"Smart and Thrilling but the Ending Is Maddening"
What You Need To Know:
ANNIHILATION is a masterpiece of mood, emotion and atmospheric tension. The movie relies on smarts and emotions as much as scary moments, before annihilating most of the goodwill it’s built up with an absolutely maddening ending. There are some interesting philosophical discussions about what drives people to risk their lives. There’s a brief debate about God’s existence that answers in the affirmative. Finally, the performances are excellent, especially Natalie Portman’s. However, the ending opens the door to a sequel by having evil survive. ANNIHILATION also contains frequent (but often brief) bursts of extreme, bloody and strong violence with plenty of strong foul language. So, MOVIEGUIDE® advises extreme caution.
ANNIHILATION is a scary science fiction movie about a five-woman team of scientists, led by one woman who’s a former soldier, who head into a mysterious force field to see whether it has malevolent intentions. The movie seems to promise a different, smarter and more emotion-driven take on the average space-monster genre flick, with Natalie Portman delivering an intense, multi-layered performance as Lena, an Army veteran-turned-biologist.
Lena leads a group of women on an expedition to find out what is behind a mysterious force called “The Shimmer,” which has the potential to endanger the entire planet. The movie relies on smarts and emotions as much as scary moments, before annihilating most of the goodwill it’s built up with an absolutely maddening ending.
The story opens on Portman’s Lena shown in mourning over her husband Kane (Oscar Isaacs), whom she believes has been killed while on a covert ops mission. He went on the mission a year ago, and she hasn’t seen or heard from him since then. However, after a powerful montage of memories, Kane suddenly appears in their home with an utterly vague explanation of where he’s been, only to suddenly start bleeding internally.
As Lena races to a hospital in an ambulance with Kane, they are suddenly stopped by a team of government operatives on the highway and taken into custody. Waking up in a mysterious cell on a government compound, Lena finds Kane strapped to a gurney on life support.
A psychiatrist named Dr. Ventress (Jennifer Jason Leigh) tells Lena that Kane had been on a mission to discover what was inside a lighthouse wherein a mysterious force has centered its power. The feds call the force “the Shimmer.” The Shimmer appeared out of nowhere three years before and has been slowly growing and consuming everything in its wake, forcing every creature in sight to mutate into disturbing new life forms.
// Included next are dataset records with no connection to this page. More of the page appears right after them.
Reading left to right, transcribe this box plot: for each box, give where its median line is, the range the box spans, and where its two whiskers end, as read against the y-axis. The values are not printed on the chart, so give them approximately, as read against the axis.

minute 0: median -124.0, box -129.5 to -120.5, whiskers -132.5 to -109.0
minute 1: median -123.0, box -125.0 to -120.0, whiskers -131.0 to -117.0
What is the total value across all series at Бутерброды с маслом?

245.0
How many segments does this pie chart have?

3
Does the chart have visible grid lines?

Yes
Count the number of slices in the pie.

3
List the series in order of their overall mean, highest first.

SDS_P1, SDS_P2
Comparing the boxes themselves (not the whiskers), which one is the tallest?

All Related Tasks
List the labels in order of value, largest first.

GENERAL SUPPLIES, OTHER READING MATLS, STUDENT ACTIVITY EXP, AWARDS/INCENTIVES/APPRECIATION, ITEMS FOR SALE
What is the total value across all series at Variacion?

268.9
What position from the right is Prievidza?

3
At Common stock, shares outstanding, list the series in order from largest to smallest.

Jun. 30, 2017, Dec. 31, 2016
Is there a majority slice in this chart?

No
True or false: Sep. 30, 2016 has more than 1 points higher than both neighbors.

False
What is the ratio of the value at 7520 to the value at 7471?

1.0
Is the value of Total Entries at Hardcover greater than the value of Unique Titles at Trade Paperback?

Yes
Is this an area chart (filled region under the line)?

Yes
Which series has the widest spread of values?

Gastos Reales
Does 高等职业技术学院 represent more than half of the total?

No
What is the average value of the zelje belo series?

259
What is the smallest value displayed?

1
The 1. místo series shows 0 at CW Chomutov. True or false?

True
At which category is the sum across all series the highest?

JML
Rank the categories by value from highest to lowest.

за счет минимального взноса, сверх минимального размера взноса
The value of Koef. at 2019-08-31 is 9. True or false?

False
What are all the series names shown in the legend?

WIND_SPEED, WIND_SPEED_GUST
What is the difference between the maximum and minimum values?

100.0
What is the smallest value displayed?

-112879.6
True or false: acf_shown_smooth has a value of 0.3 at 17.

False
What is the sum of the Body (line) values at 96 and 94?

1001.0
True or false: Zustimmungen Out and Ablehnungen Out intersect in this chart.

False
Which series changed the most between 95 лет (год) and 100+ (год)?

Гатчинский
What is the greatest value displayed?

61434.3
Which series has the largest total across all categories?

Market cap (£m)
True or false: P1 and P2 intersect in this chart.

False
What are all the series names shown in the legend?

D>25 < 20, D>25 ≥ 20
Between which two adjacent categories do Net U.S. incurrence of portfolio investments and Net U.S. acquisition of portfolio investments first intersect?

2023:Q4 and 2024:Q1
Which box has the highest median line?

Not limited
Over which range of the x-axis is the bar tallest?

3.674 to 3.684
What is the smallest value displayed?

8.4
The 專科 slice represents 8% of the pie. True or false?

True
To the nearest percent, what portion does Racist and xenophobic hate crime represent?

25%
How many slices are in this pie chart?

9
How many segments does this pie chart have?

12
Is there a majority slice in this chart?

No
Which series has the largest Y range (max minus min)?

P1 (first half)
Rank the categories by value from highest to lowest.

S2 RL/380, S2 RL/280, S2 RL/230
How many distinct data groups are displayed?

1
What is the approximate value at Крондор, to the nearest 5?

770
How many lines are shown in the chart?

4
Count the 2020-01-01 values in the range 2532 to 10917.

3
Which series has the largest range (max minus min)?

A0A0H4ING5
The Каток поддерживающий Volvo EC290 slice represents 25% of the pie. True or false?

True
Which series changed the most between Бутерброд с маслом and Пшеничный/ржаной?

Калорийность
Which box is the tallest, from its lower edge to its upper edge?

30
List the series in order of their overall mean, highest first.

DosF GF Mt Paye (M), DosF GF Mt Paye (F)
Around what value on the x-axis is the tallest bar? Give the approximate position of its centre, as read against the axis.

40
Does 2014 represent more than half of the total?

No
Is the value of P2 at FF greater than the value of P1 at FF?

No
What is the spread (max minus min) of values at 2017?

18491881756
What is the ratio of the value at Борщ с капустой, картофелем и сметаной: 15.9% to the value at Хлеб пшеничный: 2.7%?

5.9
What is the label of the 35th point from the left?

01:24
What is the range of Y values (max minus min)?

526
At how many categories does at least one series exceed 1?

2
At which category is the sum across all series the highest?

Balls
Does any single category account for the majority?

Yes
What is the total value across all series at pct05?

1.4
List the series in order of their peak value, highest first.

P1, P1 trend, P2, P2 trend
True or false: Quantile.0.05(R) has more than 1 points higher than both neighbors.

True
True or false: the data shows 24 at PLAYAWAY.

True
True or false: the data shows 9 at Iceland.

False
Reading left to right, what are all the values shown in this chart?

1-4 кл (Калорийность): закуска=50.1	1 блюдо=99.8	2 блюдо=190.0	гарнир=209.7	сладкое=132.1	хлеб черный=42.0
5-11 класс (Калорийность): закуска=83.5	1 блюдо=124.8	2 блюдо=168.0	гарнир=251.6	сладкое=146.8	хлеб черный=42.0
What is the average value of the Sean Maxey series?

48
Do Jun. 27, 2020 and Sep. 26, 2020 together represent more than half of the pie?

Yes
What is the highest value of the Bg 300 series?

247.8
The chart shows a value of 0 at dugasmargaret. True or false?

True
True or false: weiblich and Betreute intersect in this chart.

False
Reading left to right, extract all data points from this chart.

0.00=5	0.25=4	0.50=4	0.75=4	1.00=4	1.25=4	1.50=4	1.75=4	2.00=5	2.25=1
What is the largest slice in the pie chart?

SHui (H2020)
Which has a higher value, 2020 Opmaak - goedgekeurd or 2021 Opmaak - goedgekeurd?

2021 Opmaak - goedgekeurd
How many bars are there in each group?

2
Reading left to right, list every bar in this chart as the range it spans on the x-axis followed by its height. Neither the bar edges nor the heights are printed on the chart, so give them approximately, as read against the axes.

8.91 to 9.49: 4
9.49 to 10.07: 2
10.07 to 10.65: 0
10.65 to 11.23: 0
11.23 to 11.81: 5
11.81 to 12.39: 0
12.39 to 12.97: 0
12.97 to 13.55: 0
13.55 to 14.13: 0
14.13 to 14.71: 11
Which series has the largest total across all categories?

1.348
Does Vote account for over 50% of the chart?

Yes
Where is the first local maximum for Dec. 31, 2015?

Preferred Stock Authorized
Kane may have returned from his mission a bloody and deranged mess, but he was the only one in his team to come back at all. Driven by a need to know what happened to her husband, Lena, an Army veteran and an expert with a machine gun, insists on joining Dr. Ventress as she leads a team of female scientists into the Shimmer in the hopes of stopping it once and for all.
Much of what follows is a masterpiece of mood, emotion and atmospheric tension, as Writer/Director Alex Garland (adapting a novel by Jeff VanderMeer) avoids easy shocks to really dig into the sadness that’s motivating each woman to risk their very lives for this cause. That slow-building sense of dread pays off terrifically when the few key action sequences do appear, with the women fighting off vicious mutated beasts like a giant crocodile with multiple rows of massive teeth or a giant bear whose roar sounds like the dying screams of the team member it slaughtered earlier.
There are also some interesting philosophical discussions about what would drive someone to be willing to risk their lives in such a terrifying way, and what kind of situations can human beings endure. There is also a lightly portrayed, brief debate between Lena and her husband about whether God exists and if He really cares about every small detail of our lies. This debate mostly ends on a pro-God note.
Portman delivers an amazing performance in ANNIHILATION, moving from the throes of grief to impressive resolve repeatedly throughout the film, and Leigh has her best role in ages as Dr. Ventress (she’s much better here than in her Oscar-nominated turn in the ultraviolent THE HATEFUL EIGHT). Ultimately, however, the movie falls apart as Portman makes her final advance against the Shimmer, with an utterly inscrutable and bizarre ending that left the entire audience gasping with frustration and talking angrily on the way out of the theater. Giving away the ending would be impossible and unprofitable, because it completely lacks any sense. Writer/Director Alex Garland has crafted other challenging films that paid off all the way through, but he blows it all here in the closing moments. At the very end, though, the movie sets things up for some sequels. The evil that the Shimmer brings seems to survive, setting the stage for more deaths in the sequel.
ANNIHILATION has frequent (but often brief) bursts of extreme, bloody, strong violence with plenty of strong foul language. It also has a strong mixed worldview with an ending where evil seems to win out (at least until the next sequel), mitigated by some strong positive content, including a debate about the existence of God that mostly answers in the affirmative. MOVIEGUIDE® advises extreme caution.